Dougal
I once knew a girl called Dougal. No, really. That wasn't her real name, obviously, but it's what she got called. She reckoned it was because of her long, uncontrollable, frizzy hair - like the dog in the Magic Roundabout. People can be so cruel...
One year The Discworld came to Embra. Again. I'd seen a production of Wyrd Sisters that made me Laff My Arse Off, as they say on t'internet, so when I heard that Guards! Guards! was to be staged with Paul Darrow (Avon off Blake's Seven) as Captain Vimes, I was sold. Mrs Farty wasn't interested in "that sci-fi stuff", so I asked around and Dougal said she'd quite like to go.
The first act has gone well, with several in-jokes for people who have read the books but also a good storyline for first-timers. Vimes, I have to say, was pure dead brilliant. Then comes the interval and off we go to the bar to discuss our thoughts on the play so far.
Out of the corner of my eye, I notice Dougal fidgeting uncomfortably with her drink. I glance down and notice, for the first time, that the fingers on her right hand are, er, missing. She just has little stumps where they ought to be. Still, she seems to be coping ok, so I figure she must be used to it and carry on chatting. Then the bell rings for the second act and in we go...

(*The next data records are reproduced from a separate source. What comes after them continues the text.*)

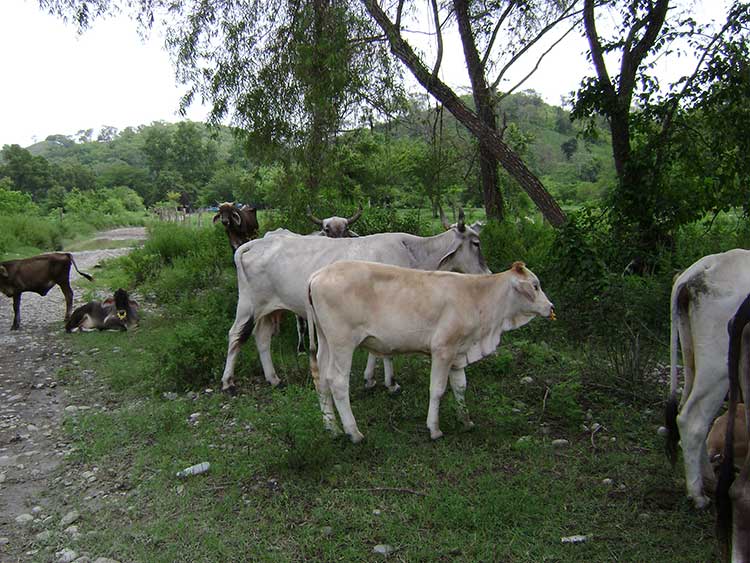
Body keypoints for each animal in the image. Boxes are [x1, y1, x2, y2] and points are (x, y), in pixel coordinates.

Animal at [222, 210, 494, 392]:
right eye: (476, 243)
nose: (488, 273)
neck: (414, 253)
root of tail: (257, 243)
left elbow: (378, 350)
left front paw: (371, 379)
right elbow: (385, 351)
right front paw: (389, 383)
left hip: (269, 309)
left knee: (262, 338)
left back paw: (273, 378)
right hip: (247, 306)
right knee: (235, 335)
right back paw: (228, 382)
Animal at [306, 262, 560, 446]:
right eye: (535, 285)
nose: (551, 306)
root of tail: (319, 274)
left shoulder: (458, 354)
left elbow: (460, 387)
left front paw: (466, 421)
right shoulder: (443, 349)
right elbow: (437, 389)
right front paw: (434, 429)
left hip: (325, 341)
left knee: (322, 380)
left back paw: (332, 428)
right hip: (342, 343)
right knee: (337, 382)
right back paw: (353, 432)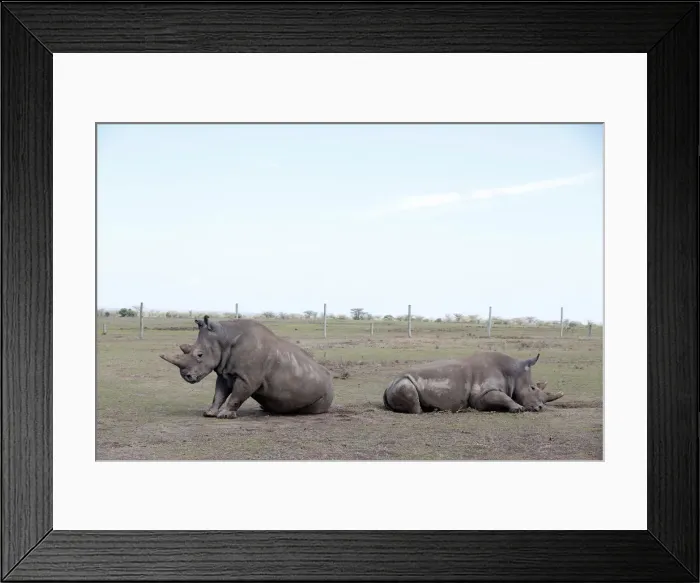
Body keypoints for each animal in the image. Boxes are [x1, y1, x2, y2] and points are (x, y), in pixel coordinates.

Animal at [160, 316, 334, 419]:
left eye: (200, 355)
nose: (186, 376)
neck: (224, 337)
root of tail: (330, 379)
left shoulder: (247, 378)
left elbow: (236, 395)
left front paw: (224, 415)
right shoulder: (224, 372)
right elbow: (219, 393)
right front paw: (209, 413)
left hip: (325, 390)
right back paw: (265, 409)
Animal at [383, 351, 564, 414]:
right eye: (532, 388)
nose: (540, 408)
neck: (512, 373)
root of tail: (387, 386)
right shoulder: (481, 396)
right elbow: (503, 397)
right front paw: (518, 409)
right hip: (402, 382)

Cut to two or three weeks later. I bump into Dougal again and she tells me she's hooked up with a bloke she's met off t'internet. From her description he seems to be quite a nice chap, despite being French. She's going over to visit him in person, as you do. And it's only now, when she's waving her hands about in excitement, that I notice her finger stubs again. Hang on - that's her left hand. Double-check - oh. Both hands. Well done. 2/10 for observation, Farty.

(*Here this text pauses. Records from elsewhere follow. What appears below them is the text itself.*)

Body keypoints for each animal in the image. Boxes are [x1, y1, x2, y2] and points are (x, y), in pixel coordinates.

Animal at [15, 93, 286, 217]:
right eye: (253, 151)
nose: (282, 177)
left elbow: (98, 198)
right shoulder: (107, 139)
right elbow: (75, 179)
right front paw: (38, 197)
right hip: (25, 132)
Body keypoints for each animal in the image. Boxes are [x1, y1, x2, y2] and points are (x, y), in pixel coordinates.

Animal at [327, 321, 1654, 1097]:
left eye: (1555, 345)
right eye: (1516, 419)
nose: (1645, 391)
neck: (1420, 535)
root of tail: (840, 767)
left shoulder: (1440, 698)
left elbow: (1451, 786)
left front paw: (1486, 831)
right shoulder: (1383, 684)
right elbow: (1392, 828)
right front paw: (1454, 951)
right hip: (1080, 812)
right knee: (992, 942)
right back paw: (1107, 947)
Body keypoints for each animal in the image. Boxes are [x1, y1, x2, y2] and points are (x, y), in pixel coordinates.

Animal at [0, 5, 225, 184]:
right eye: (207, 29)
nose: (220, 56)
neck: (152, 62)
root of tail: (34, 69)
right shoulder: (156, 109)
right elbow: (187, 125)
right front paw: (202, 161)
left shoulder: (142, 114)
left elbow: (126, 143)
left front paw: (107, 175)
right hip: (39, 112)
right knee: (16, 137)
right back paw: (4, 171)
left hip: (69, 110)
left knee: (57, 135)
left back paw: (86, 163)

Fast forward six months. I've met Jean-Paul, and yes, he really is a very, very nice man. If it wasn't for the accent, you'd almost think he was Scotch. Dougal tells me he's proposed and shows me the ring. It is beautiful - a simple band of gold with a diamond inset. Except that it's a bracelet, of course. They're getting married in France and going to live in Romantic Paris.
Two years later. "Coo-ee! Farty!" It's Dougal. And Jean-Paul. In Safeway's. Embra. They have a buggy. I peer inside. A little person peers back at me. "This is Fifi. Isn't she lovely?"
I can't help it. I check the fingers. Ten. "Yes, she is. Cute." But she would still be lovely if she had taken after her mum. "So what happened to Paris?"
"It was horrible, just horrible. We really couldn't stand it. We stuck it out for as long as we could, but in the end we just gave up and came back home to Embra."
"Yes, but what exactly was wrong with Paris?"
"It was full of bloody Parisians. Even Jean-Paul hated it, and he's French!" We all laugh. It's a funny old world, innit?
I never did have the heart to tell her about where she really got her name, but I sometimes wonder if she knew all along?